━━ Entries supplied ━━
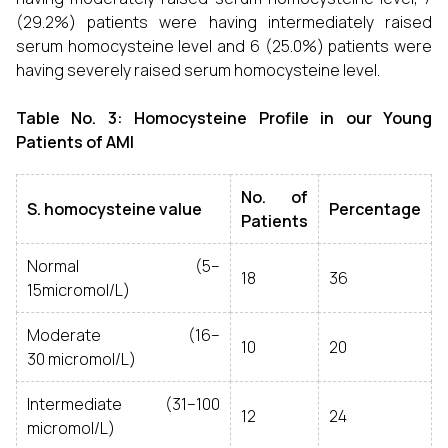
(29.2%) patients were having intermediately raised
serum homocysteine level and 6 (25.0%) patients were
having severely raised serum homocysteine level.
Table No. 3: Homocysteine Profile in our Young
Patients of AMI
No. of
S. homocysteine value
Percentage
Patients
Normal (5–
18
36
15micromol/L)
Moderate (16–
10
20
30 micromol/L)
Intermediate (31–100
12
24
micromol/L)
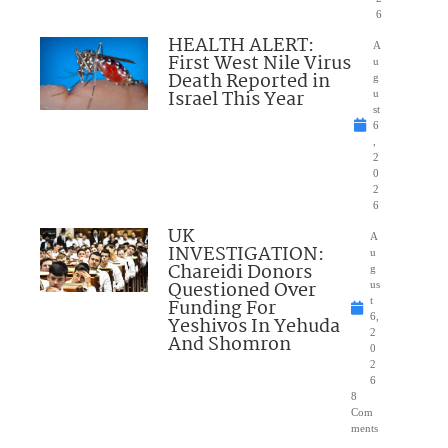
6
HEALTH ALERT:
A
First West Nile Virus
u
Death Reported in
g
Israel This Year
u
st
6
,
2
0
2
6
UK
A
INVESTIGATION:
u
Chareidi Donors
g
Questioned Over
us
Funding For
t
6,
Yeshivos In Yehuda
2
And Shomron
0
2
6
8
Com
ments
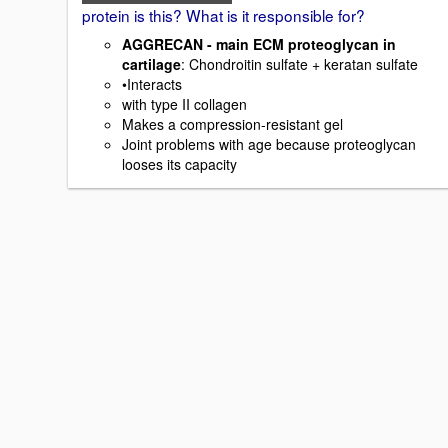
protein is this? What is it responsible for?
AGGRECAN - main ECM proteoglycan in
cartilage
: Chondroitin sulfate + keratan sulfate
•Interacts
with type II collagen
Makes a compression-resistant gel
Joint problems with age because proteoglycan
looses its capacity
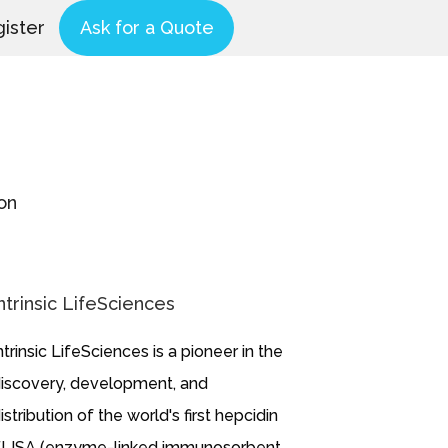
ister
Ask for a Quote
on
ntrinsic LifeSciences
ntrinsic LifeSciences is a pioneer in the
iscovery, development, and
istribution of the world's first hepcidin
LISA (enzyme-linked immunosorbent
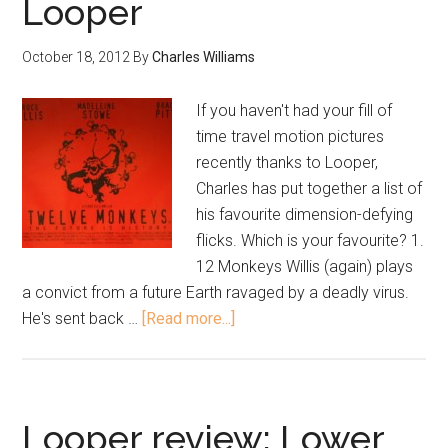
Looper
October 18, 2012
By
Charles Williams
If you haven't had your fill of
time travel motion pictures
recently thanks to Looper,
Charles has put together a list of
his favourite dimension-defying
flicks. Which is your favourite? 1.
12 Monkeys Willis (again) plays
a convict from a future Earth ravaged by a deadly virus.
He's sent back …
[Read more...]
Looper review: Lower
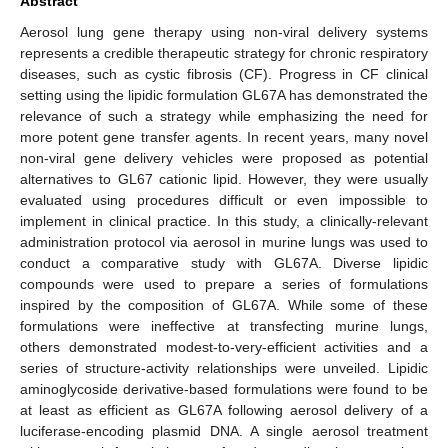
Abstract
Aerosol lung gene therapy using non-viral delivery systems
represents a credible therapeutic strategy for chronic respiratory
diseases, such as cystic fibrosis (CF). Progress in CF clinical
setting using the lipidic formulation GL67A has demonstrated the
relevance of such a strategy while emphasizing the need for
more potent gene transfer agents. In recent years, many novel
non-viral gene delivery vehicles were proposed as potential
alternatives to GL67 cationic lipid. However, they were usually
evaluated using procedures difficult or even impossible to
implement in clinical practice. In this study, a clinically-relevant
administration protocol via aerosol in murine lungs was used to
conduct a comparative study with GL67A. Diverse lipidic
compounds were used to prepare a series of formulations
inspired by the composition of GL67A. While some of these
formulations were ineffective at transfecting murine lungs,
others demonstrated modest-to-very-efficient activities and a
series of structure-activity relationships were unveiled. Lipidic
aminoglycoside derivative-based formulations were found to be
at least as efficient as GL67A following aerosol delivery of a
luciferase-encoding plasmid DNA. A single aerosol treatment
━━━
The answer must be every line of the records that holds the string "proteoglycan".

AGGRECAN - main ECM proteoglycan in
Joint problems with age because proteoglycan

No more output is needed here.